Primary bone tumours involving mandibles are extremely rare in cats. In a review of bone tumours in cats, only one case of a primary bone tumour of mandible (osteosarcoma) was described. 4 Another study described only a single case of ossifying fibroma involving the mandibular body over a 10-year period. 5 To the best of our knowledge, there is only one report describing clinical presentation and treatment of a bone tumour involving the coronoid process of the feline mandible. 7 Clinical signs and physical examination findings were similar to this case: resection of the tumour with the caudal two-thirds of the coronoid process, condyloid process and caudal part of the zygomatic arch was curative. Histological examination was not performed and a tentative diagnosis of osteoma was made based on radiographic and cytological examinations.
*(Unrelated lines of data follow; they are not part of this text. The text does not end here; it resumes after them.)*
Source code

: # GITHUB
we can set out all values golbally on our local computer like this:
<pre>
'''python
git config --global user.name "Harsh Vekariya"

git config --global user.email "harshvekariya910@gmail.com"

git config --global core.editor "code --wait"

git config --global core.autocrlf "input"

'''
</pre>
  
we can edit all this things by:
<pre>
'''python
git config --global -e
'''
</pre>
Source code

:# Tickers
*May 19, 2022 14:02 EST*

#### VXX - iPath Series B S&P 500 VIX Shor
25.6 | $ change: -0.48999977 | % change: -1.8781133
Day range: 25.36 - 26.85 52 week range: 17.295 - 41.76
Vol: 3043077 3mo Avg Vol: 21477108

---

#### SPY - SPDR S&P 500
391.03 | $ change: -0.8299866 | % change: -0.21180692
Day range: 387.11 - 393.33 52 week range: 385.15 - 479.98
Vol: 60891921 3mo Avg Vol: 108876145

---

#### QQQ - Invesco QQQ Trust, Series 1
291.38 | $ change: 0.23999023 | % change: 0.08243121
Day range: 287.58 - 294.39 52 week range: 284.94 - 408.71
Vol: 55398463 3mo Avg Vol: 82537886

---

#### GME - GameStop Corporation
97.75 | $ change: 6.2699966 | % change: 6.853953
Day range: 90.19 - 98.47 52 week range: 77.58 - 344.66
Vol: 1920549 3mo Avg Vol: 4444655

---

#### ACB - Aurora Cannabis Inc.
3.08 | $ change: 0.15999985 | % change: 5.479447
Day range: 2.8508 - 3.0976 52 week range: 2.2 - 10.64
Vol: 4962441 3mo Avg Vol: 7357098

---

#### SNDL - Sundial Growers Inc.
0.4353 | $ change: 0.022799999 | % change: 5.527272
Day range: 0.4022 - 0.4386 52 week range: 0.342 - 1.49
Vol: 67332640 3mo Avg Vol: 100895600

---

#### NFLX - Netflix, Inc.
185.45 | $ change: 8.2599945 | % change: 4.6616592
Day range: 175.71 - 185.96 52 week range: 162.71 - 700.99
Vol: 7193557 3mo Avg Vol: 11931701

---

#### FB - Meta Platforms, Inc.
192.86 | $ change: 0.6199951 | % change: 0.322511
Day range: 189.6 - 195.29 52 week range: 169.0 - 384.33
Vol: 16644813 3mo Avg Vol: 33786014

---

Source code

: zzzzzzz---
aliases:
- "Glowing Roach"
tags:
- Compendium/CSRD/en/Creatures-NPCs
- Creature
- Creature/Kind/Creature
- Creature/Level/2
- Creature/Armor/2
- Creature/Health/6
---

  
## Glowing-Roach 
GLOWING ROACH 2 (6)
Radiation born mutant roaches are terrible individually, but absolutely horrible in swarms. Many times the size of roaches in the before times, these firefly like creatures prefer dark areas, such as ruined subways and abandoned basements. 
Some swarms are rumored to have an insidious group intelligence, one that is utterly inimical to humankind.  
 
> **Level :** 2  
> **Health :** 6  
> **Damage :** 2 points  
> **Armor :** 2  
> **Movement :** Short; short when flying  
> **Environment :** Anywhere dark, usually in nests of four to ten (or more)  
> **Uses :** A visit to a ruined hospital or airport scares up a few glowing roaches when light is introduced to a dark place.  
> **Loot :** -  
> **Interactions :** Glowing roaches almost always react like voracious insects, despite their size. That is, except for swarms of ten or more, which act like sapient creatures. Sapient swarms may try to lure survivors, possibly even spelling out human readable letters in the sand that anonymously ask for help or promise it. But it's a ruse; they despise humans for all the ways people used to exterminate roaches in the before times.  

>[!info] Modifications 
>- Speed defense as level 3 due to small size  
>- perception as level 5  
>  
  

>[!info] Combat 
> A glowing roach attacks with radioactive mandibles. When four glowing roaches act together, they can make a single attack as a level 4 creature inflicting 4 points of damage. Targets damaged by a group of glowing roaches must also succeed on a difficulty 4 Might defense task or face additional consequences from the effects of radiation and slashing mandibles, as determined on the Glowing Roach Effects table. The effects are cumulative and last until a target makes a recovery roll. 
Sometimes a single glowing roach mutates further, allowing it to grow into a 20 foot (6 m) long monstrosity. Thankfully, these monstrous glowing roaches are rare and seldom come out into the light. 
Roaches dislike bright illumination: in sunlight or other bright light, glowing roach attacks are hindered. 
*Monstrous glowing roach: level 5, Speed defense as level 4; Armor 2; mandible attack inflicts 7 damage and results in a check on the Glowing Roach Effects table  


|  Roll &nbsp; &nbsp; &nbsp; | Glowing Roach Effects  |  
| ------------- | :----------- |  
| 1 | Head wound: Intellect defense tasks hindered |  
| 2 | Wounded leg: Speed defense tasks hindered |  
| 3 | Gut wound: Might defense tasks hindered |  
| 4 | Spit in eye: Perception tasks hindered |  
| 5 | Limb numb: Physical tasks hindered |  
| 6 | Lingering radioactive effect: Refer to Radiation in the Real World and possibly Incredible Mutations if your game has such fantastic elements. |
As there are no previous reports of chondroma in cats, it is impossible to define the clinical behaviour of the tumour in this species. Chondromas are described as slow-growing neoplasms. 2 Unfortunately, the growth rate of the current tumour could not be assessed from the case history.
Nevertheless, numerous studies have demonstrated that the most successful treatment of primary bone tumours of cats, regardless of histological diagnosis, is wide surgical excision or amputation;5,11 the current report strengthens this conclusion.
Footnotes
Funding
The authors received no specific grant from any funding agency in the public, commercial or not-for-profit sectors for the preparation of this case report.
Conflict of interest
The authors do not have any potential conflicts of interest to declare.